Ho visto ieri Passion. Meritevole di visione lo è però....
Lascia molto sconcertati per la violenza e per la ricerca continua dell'effetto, che viene ricercato e ottenuto con indubbia abilità.
Sangue e espedienti da horror di serie B. Musiche banali hollywodiane.
Personaggi "cattivi" banalmente stereotipati (Barabba, Ebrei, Giuda: poverino!). Psicologia a tratti da asilo infantile.
Si dice che le semplificazioni siano state dettate dall'aderenza al vangeli, ma come film su Gesù e il suo messaggio a mio modesto parere il Vangelo di Pasolini è ampiamente superiore.
Passion si distingue più che altro per la crudezza delle immagini, a
tratti quasi splatter.
Fotografia e regia sono curate, ma a tratti l'effetto Braveheart  (soprattutto nelle musiche) imperversa, come anche una solennità e un monumentalismo eccessivo. In fondo sappiamo che di Cristo si tratta!

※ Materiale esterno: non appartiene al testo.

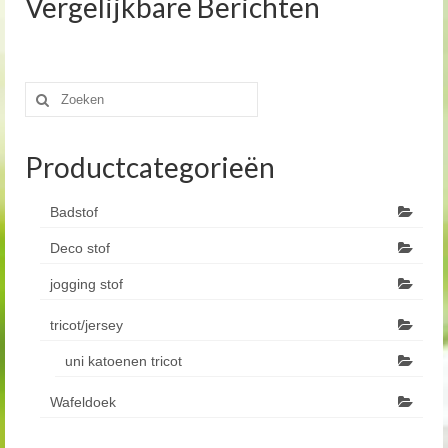
Vergelijkbare Berichten
Zoeken
naar:
Productcategorieën
Badstof
Deco stof
jogging stof
tricot/jersey
uni katoenen tricot
Wafeldoek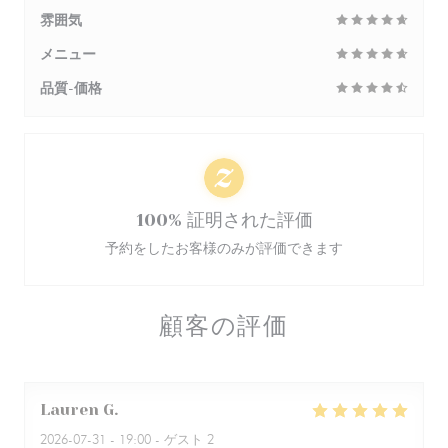
雰囲気
メニュー
品質-価格
100% 証明された評価
予約をしたお客様のみが評価できます
顧客の評価
Lauren
G
2026-07-31
- 19:00 - ゲスト 2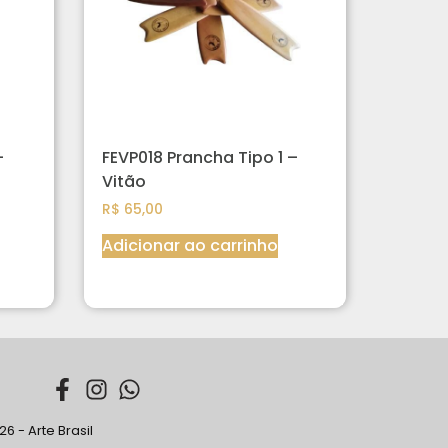
–
FEVP018 Prancha Tipo 1 –
Vitão
R$
65,00
Adicionar ao carrinho
6 - Arte Brasil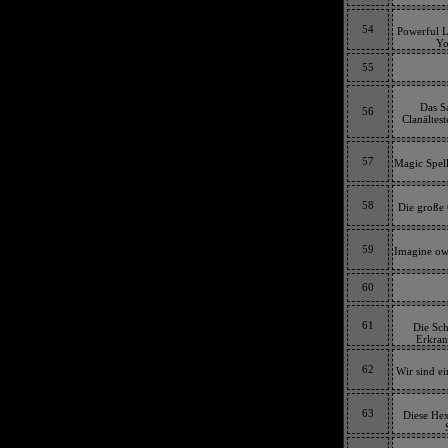
54
Powerful L
Yo
55
Das S
56
Clanältes
57
Magic Spell
58
Die große 
59
Imagine own
60
61
Die Sch
Erkran
62
Wir sind ei
63
Diese Hex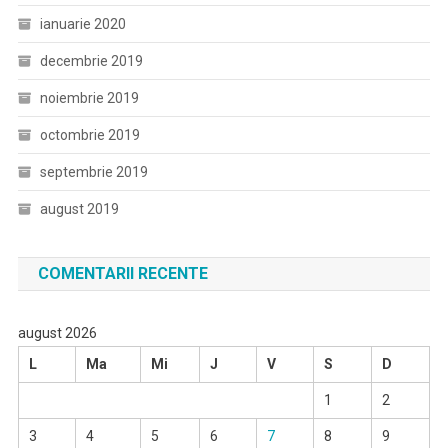
ianuarie 2020
decembrie 2019
noiembrie 2019
octombrie 2019
septembrie 2019
august 2019
COMENTARII RECENTE
august 2026
L
Ma
Mi
J
V
S
D
1
2
3
4
5
6
7
8
9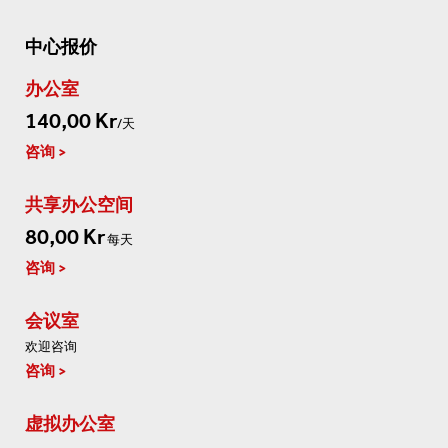
中心报价
办公室
140,00 Kr
/天
咨询
共享办公空间
80,00 Kr
每天
咨询
会议室
欢迎咨询
咨询
虚拟办公室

Gibson vada a vedersi l'assoluta semplicità Pasoliniana! i messaggi di
Cristo sono  spesso  in secondo piano nel film di Gisbon rispetto alla
ricerca dell'effettaccio scenico e dell'emozione. Per l'amor di dio,
l'emozione arriva ampiamente, ma è più che altro è sbigottimento. E latita ampiamente nella parte conclusiva.
Pasolini invece fa esattamente il contrario, scena scarna, recitazione estraniata, musica bella e delicata (Bach e non la classica musica da effetto), focus sui concetti e non sugli effettacci.
Approccio completamente diverso, risultato formalmente ed esteticamente più interessante.
A Gibson rimane certamente un merito cinematografico, quello di aver inventato il genere religious-art-splatter, in effetti inedito.
E quello di aver creato un vero e proprio fenomeno di massa.